Youri Tielemans has scored the latest goal in the history of the men’s World Cup, and he did it to drag Belgium through.
The Belgium captain converted a penalty 124 minutes and 44 seconds into Wednesday’s round-of-32 tie with Senegal in Seattle — the fifth minute of added time at the very end of extra time.
It settled a wild 3-2 comeback. Senegal led 2-0 with four minutes of normal time left before Romelu Lukaku and Tielemans forced extra time, and Tielemans then held his nerve from the spot after a lengthy VAR review, to break the record and set up a last-16 meeting with the United States.
The latest World Cup goals this century after Tielemans winner
Tielemans’ penalty, timed at 124:44, is comfortably the latest goal ever scored in a men’s World Cup match. The previous benchmark had sat in the 121st minute since 2006. Here is how the new record stacks up against the latest goals that came before it.
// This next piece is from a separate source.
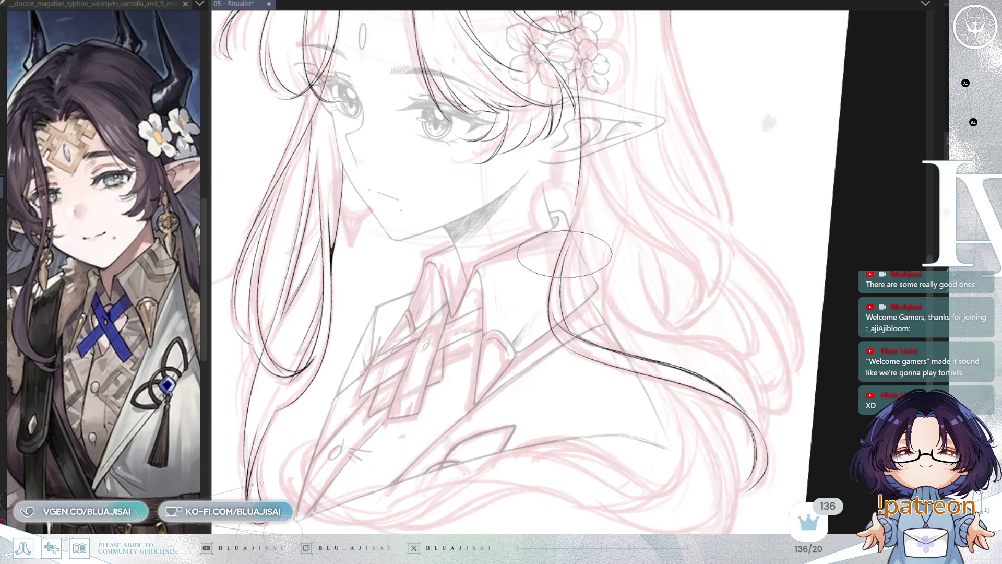
key(h)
Youri Tielemans — Belgium 3-2 Senegal, 2026 (124:44)
The new record. His spot-kick in the fifth minute of extra-time stoppage completed Belgium’s recovery from 2-0 down and knocked Senegal out in the round of 32. It came after one of the longest VAR checks of the tournament for a foul by Lamine Camara.
Alessandro Del Piero — Italy 2-0 Germany, 2006 (120’+1)
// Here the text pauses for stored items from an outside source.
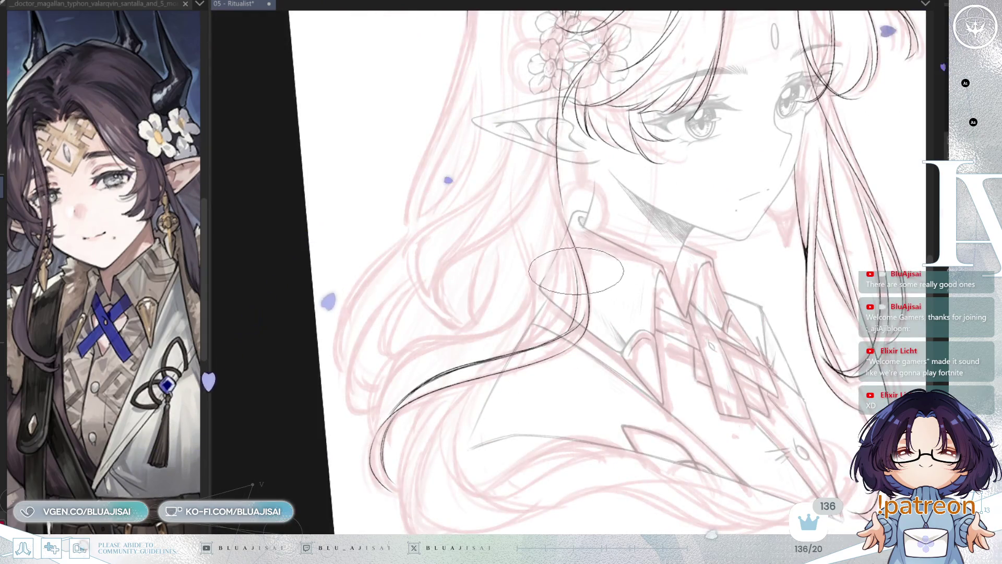
mouse_move(572, 269)
mouse_down()
mouse_move(521, 344)
mouse_move(650, 246)
mouse_move(600, 306)
mouse_up()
The mark to beat for two decades. Del Piero swept home in the 121st minute of the semifinal in Dortmund, moments after Fabio Grosso had broken the deadlock, to send Italy to a final they went on to win.
Abdelmoumene Djabou — Germany 2-1 Algeria, 2014 (120’+1)
A late consolation that matched Del Piero’s timing. Djabou struck in the 121st minute of the round-of-16 tie in Porto Alegre, though it was not enough as eventual champions Germany held on after extra time.
Fabio Grosso — Italy 2-0 Germany, 2006 (119′)

The goal that finally cracked Germany, a minute before Del Piero’s. Grosso curled one in during the 119th minute of that same semifinal, with a penalty shootout looming.
Andrés Iniesta — Spain 1-0 Netherlands, 2010 (116′)
The most important late goal, and it’s not close. Iniesta’s 116th-minute finish in the Johannesburg final won Spain their only World Cup title.